- _THE PROBLEM_: Once the pictures are set aside, transcribe the remaining data exactly.

Stored records:
^^^^
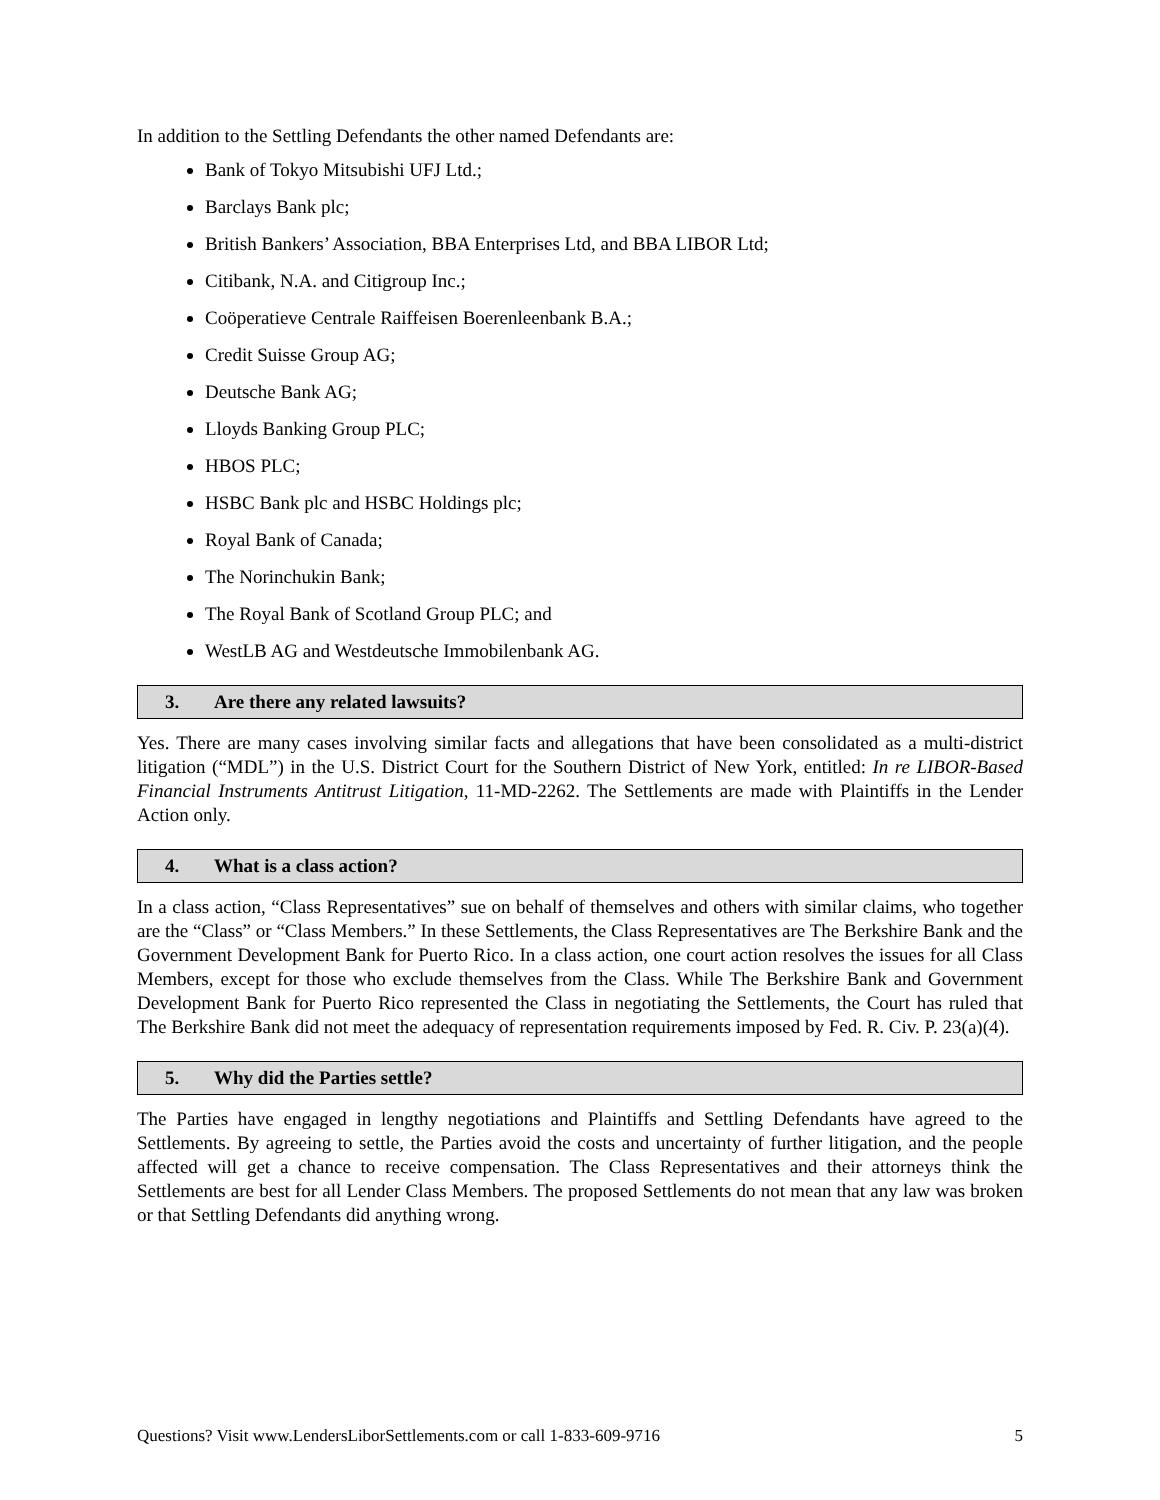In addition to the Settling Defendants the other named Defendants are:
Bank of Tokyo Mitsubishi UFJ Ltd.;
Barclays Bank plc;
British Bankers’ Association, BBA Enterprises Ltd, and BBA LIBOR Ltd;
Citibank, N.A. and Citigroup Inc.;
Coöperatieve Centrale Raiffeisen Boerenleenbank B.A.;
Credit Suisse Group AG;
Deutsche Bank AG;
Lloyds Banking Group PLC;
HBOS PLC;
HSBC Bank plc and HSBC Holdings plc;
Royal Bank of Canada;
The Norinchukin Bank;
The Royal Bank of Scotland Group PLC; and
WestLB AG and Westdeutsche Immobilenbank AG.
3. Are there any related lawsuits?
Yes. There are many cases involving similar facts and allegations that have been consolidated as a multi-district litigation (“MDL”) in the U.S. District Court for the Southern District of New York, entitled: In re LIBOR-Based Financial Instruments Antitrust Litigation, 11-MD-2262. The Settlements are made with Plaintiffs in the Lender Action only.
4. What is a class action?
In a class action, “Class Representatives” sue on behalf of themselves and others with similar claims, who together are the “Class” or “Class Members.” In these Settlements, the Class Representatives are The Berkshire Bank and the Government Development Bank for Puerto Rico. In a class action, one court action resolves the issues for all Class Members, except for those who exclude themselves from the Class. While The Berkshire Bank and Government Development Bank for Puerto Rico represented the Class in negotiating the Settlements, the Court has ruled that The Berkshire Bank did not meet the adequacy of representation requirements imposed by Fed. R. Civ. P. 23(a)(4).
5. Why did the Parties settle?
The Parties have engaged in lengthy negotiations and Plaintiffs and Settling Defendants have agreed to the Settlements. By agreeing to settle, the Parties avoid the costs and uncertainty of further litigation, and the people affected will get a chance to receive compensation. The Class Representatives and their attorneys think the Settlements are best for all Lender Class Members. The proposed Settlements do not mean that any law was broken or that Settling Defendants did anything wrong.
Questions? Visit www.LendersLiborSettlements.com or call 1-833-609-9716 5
^^^^
- _EXERCISE ANSWER_:
In addition to the Settling Defendants the other named Defendants are:
Bank of Tokyo Mitsubishi UFJ Ltd.;
Barclays Bank plc;
British Bankers’ Association, BBA Enterprises Ltd, and BBA LIBOR Ltd;
Citibank, N.A. and Citigroup Inc.;
Coöperatieve Centrale Raiffeisen Boerenleenbank B.A.;
Credit Suisse Group AG;
Deutsche Bank AG;
Lloyds Banking Group PLC;
HBOS PLC;
HSBC Bank plc and HSBC Holdings plc;
Royal Bank of Canada;
The Norinchukin Bank;
The Royal Bank of Scotland Group PLC; and
WestLB AG and Westdeutsche Immobilenbank AG.
3. Are there any related lawsuits?
Yes. There are many cases involving similar facts and allegations that have been consolidated as a multi-district litigation (“MDL”) in the U.S. District Court for the Southern District of New York, entitled: In re LIBOR-Based Financial Instruments Antitrust Litigation, 11-MD-2262. The Settlements are made with Plaintiffs in the Lender Action only.
4. What is a class action?
In a class action, “Class Representatives” sue on behalf of themselves and others with similar claims, who together are the “Class” or “Class Members.” In these Settlements, the Class Representatives are The Berkshire Bank and the Government Development Bank for Puerto Rico. In a class action, one court action resolves the issues for all Class Members, except for those who exclude themselves from the Class. While The Berkshire Bank and Government Development Bank for Puerto Rico represented the Class in negotiating the Settlements, the Court has ruled that The Berkshire Bank did not meet the adequacy of representation requirements imposed by Fed. R. Civ. P. 23(a)(4).
5. Why did the Parties settle?
The Parties have engaged in lengthy negotiations and Plaintiffs and Settling Defendants have agreed to the Settlements. By agreeing to settle, the Parties avoid the costs and uncertainty of further litigation, and the people affected will get a chance to receive compensation. The Class Representatives and their attorneys think the Settlements are best for all Lender Class Members. The proposed Settlements do not mean that any law was broken or that Settling Defendants did anything wrong.
Questions? Visit www.LendersLiborSettlements.com or call 1-833-609-9716 5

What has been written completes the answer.